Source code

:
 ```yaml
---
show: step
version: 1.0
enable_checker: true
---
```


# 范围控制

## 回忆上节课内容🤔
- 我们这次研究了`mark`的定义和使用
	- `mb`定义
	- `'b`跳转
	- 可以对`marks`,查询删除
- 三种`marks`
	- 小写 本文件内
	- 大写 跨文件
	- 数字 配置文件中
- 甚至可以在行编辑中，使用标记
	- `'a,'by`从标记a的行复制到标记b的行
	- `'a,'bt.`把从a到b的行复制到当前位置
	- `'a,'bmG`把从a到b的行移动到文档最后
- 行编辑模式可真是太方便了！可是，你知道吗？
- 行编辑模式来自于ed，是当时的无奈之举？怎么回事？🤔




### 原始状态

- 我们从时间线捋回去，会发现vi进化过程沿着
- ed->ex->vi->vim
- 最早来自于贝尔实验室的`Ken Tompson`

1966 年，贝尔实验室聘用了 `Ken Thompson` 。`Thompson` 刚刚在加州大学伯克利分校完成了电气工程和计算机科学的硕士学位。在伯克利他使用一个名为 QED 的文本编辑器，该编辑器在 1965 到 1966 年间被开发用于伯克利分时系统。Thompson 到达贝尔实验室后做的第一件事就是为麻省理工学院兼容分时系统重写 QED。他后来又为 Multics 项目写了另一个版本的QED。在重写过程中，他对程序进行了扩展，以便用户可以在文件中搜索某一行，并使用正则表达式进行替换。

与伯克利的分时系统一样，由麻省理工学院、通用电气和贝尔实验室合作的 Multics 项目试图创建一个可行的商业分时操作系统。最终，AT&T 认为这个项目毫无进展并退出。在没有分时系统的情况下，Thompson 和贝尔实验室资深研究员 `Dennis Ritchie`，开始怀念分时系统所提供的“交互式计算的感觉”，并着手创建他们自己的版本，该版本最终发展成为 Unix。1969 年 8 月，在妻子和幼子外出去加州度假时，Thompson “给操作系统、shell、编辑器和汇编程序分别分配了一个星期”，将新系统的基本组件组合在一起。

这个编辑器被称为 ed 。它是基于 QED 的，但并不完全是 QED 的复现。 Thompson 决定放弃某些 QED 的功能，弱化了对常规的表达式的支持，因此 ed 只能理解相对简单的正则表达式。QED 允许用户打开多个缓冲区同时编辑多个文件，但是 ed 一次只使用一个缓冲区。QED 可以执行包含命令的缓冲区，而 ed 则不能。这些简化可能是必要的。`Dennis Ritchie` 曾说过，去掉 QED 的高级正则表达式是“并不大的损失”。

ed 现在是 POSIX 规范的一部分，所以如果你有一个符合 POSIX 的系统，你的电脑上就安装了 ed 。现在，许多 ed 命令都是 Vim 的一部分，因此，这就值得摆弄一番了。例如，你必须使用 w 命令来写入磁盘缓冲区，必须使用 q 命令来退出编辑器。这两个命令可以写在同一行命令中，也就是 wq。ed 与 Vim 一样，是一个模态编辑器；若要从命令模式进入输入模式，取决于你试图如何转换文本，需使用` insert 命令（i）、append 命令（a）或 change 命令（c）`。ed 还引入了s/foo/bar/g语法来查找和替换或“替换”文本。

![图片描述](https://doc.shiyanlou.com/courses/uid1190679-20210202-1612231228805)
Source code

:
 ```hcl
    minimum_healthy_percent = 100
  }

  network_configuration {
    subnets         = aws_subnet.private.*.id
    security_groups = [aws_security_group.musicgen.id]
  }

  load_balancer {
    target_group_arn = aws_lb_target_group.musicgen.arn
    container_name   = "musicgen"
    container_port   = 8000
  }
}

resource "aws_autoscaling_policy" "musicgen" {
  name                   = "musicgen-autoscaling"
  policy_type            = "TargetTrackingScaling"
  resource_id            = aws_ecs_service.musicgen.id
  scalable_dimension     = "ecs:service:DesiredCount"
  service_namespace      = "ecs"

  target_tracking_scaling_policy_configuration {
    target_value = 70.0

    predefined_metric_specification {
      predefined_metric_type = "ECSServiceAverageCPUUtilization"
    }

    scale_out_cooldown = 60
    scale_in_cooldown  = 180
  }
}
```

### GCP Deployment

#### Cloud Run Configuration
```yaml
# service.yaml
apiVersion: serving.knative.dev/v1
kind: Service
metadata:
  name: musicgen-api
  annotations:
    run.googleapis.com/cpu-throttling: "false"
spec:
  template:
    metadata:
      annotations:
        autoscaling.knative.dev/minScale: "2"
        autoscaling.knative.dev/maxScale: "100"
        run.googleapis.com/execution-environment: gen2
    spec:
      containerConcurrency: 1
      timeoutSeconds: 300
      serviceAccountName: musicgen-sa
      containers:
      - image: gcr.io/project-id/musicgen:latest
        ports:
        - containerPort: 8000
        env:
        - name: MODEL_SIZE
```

#### [Assignment]
Copy every record above exactly as it is.

#### [The completed task]
Source code

:
 ```yaml
---
show: step
version: 1.0
enable_checker: true
---
```


# 范围控制

## 回忆上节课内容🤔
- 我们这次研究了`mark`的定义和使用
	- `mb`定义
	- `'b`跳转
	- 可以对`marks`,查询删除
- 三种`marks`
	- 小写 本文件内
	- 大写 跨文件
	- 数字 配置文件中
- 甚至可以在行编辑中，使用标记
	- `'a,'by`从标记a的行复制到标记b的行
	- `'a,'bt.`把从a到b的行复制到当前位置
	- `'a,'bmG`把从a到b的行移动到文档最后
- 行编辑模式可真是太方便了！可是，你知道吗？
- 行编辑模式来自于ed，是当时的无奈之举？怎么回事？🤔




### 原始状态

- 我们从时间线捋回去，会发现vi进化过程沿着
- ed->ex->vi->vim
- 最早来自于贝尔实验室的`Ken Tompson`

1966 年，贝尔实验室聘用了 `Ken Thompson` 。`Thompson` 刚刚在加州大学伯克利分校完成了电气工程和计算机科学的硕士学位。在伯克利他使用一个名为 QED 的文本编辑器，该编辑器在 1965 到 1966 年间被开发用于伯克利分时系统。Thompson 到达贝尔实验室后做的第一件事就是为麻省理工学院兼容分时系统重写 QED。他后来又为 Multics 项目写了另一个版本的QED。在重写过程中，他对程序进行了扩展，以便用户可以在文件中搜索某一行，并使用正则表达式进行替换。

与伯克利的分时系统一样，由麻省理工学院、通用电气和贝尔实验室合作的 Multics 项目试图创建一个可行的商业分时操作系统。最终，AT&T 认为这个项目毫无进展并退出。在没有分时系统的情况下，Thompson 和贝尔实验室资深研究员 `Dennis Ritchie`，开始怀念分时系统所提供的“交互式计算的感觉”，并着手创建他们自己的版本，该版本最终发展成为 Unix。1969 年 8 月，在妻子和幼子外出去加州度假时，Thompson “给操作系统、shell、编辑器和汇编程序分别分配了一个星期”，将新系统的基本组件组合在一起。

这个编辑器被称为 ed 。它是基于 QED 的，但并不完全是 QED 的复现。 Thompson 决定放弃某些 QED 的功能，弱化了对常规的表达式的支持，因此 ed 只能理解相对简单的正则表达式。QED 允许用户打开多个缓冲区同时编辑多个文件，但是 ed 一次只使用一个缓冲区。QED 可以执行包含命令的缓冲区，而 ed 则不能。这些简化可能是必要的。`Dennis Ritchie` 曾说过，去掉 QED 的高级正则表达式是“并不大的损失”。

ed 现在是 POSIX 规范的一部分，所以如果你有一个符合 POSIX 的系统，你的电脑上就安装了 ed 。现在，许多 ed 命令都是 Vim 的一部分，因此，这就值得摆弄一番了。例如，你必须使用 w 命令来写入磁盘缓冲区，必须使用 q 命令来退出编辑器。这两个命令可以写在同一行命令中，也就是 wq。ed 与 Vim 一样，是一个模态编辑器；若要从命令模式进入输入模式，取决于你试图如何转换文本，需使用` insert 命令（i）、append 命令（a）或 change 命令（c）`。ed 还引入了s/foo/bar/g语法来查找和替换或“替换”文本。

![图片描述](https://doc.shiyanlou.com/courses/uid1190679-20210202-1612231228805)
Source code

:
 ```hcl
    minimum_healthy_percent = 100
  }

  network_configuration {
    subnets         = aws_subnet.private.*.id
    security_groups = [aws_security_group.musicgen.id]
  }

  load_balancer {
    target_group_arn = aws_lb_target_group.musicgen.arn
    container_name   = "musicgen"
    container_port   = 8000
  }
}

resource "aws_autoscaling_policy" "musicgen" {
  name                   = "musicgen-autoscaling"
  policy_type            = "TargetTrackingScaling"
  resource_id            = aws_ecs_service.musicgen.id
  scalable_dimension     = "ecs:service:DesiredCount"
  service_namespace      = "ecs"

  target_tracking_scaling_policy_configuration {
    target_value = 70.0

    predefined_metric_specification {
      predefined_metric_type = "ECSServiceAverageCPUUtilization"
    }

    scale_out_cooldown = 60
    scale_in_cooldown  = 180
  }
}
```

### GCP Deployment

#### Cloud Run Configuration
```yaml
# service.yaml
apiVersion: serving.knative.dev/v1
kind: Service
metadata:
  name: musicgen-api
  annotations:
    run.googleapis.com/cpu-throttling: "false"
spec:
  template:
    metadata:
      annotations:
        autoscaling.knative.dev/minScale: "2"
        autoscaling.knative.dev/maxScale: "100"
        run.googleapis.com/execution-environment: gen2
    spec:
      containerConcurrency: 1
      timeoutSeconds: 300
      serviceAccountName: musicgen-sa
      containers:
      - image: gcr.io/project-id/musicgen:latest
        ports:
        - containerPort: 8000
        env:
        - name: MODEL_SIZE
```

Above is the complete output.